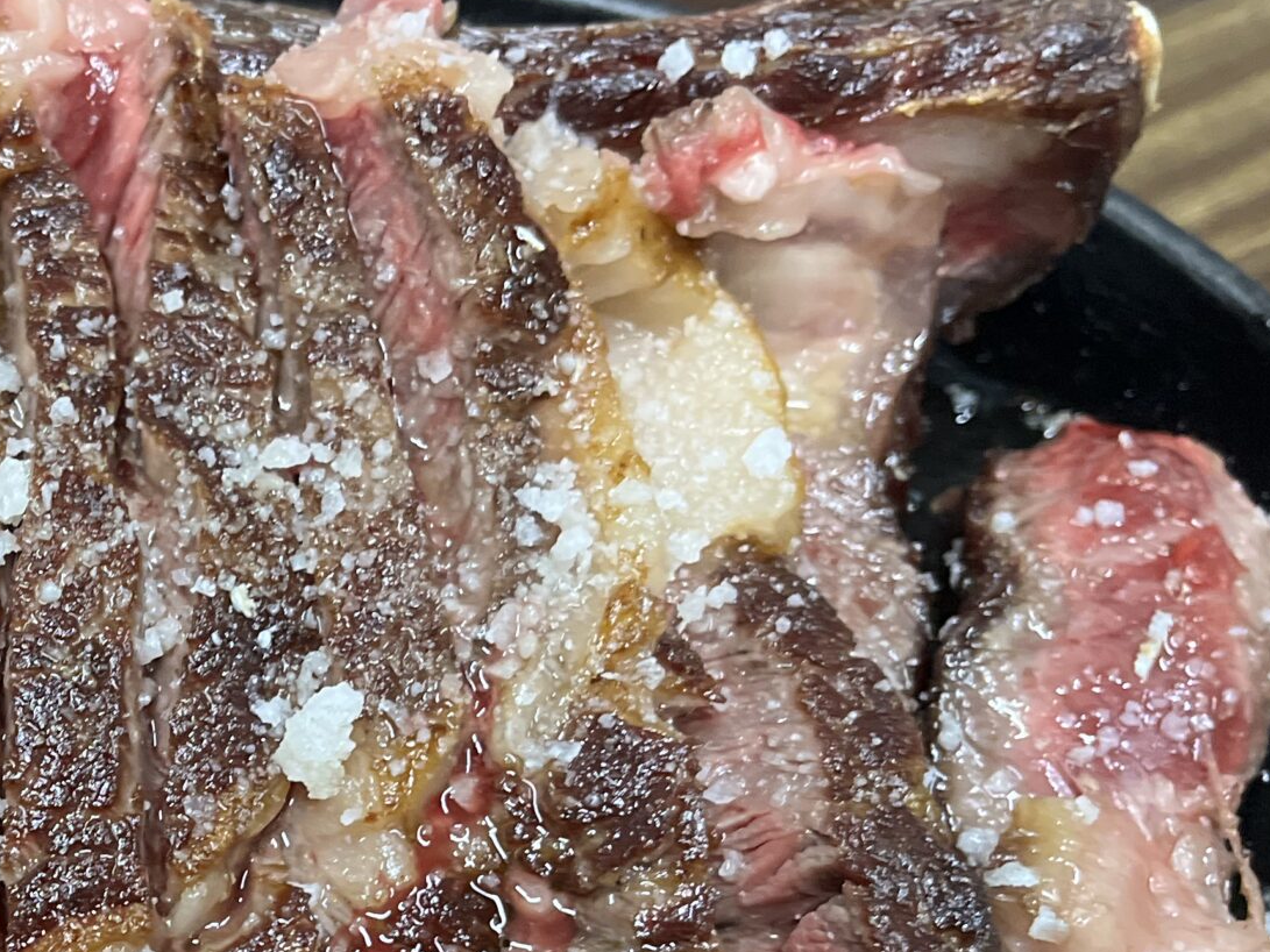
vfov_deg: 23.6
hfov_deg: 29.7
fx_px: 2238
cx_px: 19
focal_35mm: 61
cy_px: 773
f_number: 1.6
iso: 500
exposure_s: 1/50
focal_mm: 5.1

•••

→ EXERCISE REQUIREMENTS
Write out the records above exactly as they appear, leaving out any pictures.

→ OUTPUT OF THE TASK
vfov_deg: 23.6
hfov_deg: 29.7
fx_px: 2238
cx_px: 19
focal_35mm: 61
cy_px: 773
f_number: 1.6
iso: 500
exposure_s: 1/50
focal_mm: 5.1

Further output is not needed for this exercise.